While the injunction is preliminary for now, the plaintiffs said the ruling was a legal victory against the FTC.

“This ruling is a big win in the Chamber’s fight against government micromanagement of business decisions,” Daryl Joseffer, U.S. Chamber of Commerce executive vice president and chief counsel. “The FTC’s blanket ban on noncompetes is an unlawful power grab that defies the agency’s constitutional and statutory authority and sets a dangerous precedent where the government knows better than the markets. The U.S. Chamber will continue to hold the FTC accountable in court.”

Another case

The Ryan LLC lawsuit was filed in the Northern District of Texas. In the Eastern District of Pennsylvania, a federal judge scheduled a motion hearing in another lawsuit filed by ATS Tree Services LLC, a small business based in Perkasie, Pennsylvania, working with the Pacific Legal Foundation.

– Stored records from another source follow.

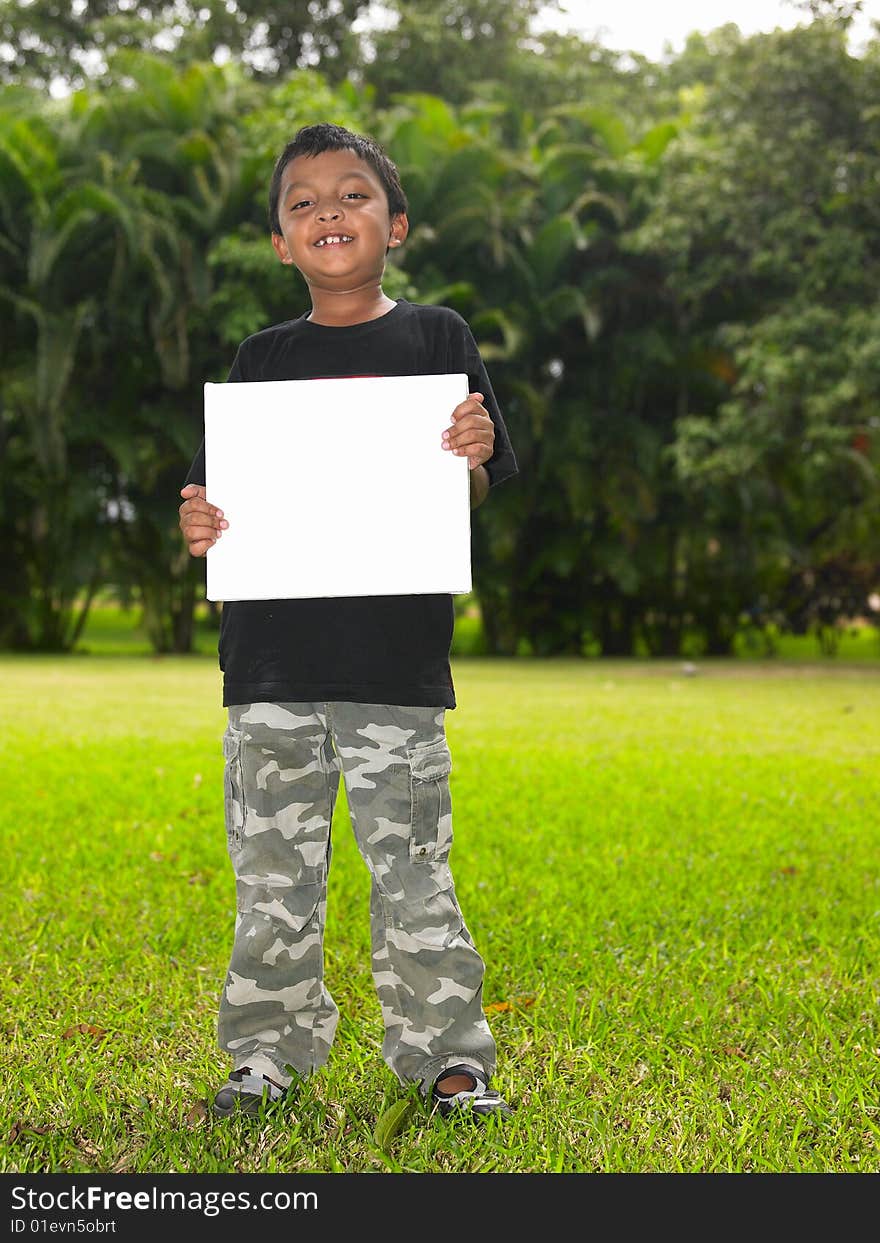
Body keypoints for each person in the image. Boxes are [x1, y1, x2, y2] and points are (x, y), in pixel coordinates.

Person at [178, 122, 519, 1121]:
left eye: (353, 193)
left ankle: (447, 1060)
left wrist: (472, 450)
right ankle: (267, 1055)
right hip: (271, 666)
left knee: (413, 872)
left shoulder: (436, 339)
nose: (329, 209)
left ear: (396, 224)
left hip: (392, 670)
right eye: (302, 201)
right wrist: (202, 520)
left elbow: (481, 482)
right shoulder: (260, 358)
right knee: (272, 878)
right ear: (283, 243)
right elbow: (229, 501)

That company “uses reasonable non-compete agreements to ensure that it can provide its employees with necessary and valuable specialized training while minimizing the risk that employees will leave and immediately use that specialized training and ATS’s confidential information to benefit a competitor,” said its lawsuit. The business and the employees both benefit, with staff gaining new skills and ATS hiring workers committed to learning without fear they immediately will take specialized skills to a competitor, the complaint said.

But “the FTC’s noncompete agreement ban is unlawful, senseless, and itself unfair,” the complaint said.

“It treats employees as though they are not competent to understand their own interests and powerless to control their own destinies,” the lawsuit said. “It treats employers as behaving coercively and exploitatively, rather than negotiating with their employees in good faith. It usurps the authority of states to establish their own laws concerning contracts. And it ignores that only Congress can make the law under our constitutional system.”

Effects on health care

In April, the FTC commissioners met publicly online and cited health care specifically among reasons to support a ban on noncompetes. At least one commissioner noted FTC jurisdiction includes for-profit businesses, but the new rule would not cover physicians, other clinicians and staff in nonprofit hospitals and health systems.

While some physicians noted benefits of noncompete clauses for their practices, doctors and hospital leaders generally split on the issue. Physicians have argued the noncompete clauses hurt their ability to make a living by limiting where and when they could practice. Hospital leadership countered that noncompetes help patient care while protecting investments that hospitals make to recruit physicians and executives, and to train staff.

The FTC estimated noncompete agreements affect 18% of the U.S. workforce, or about 30 million people. The Commission argued banning noncompetes will spur more innovation, more business start-ups and higher earnings for workers.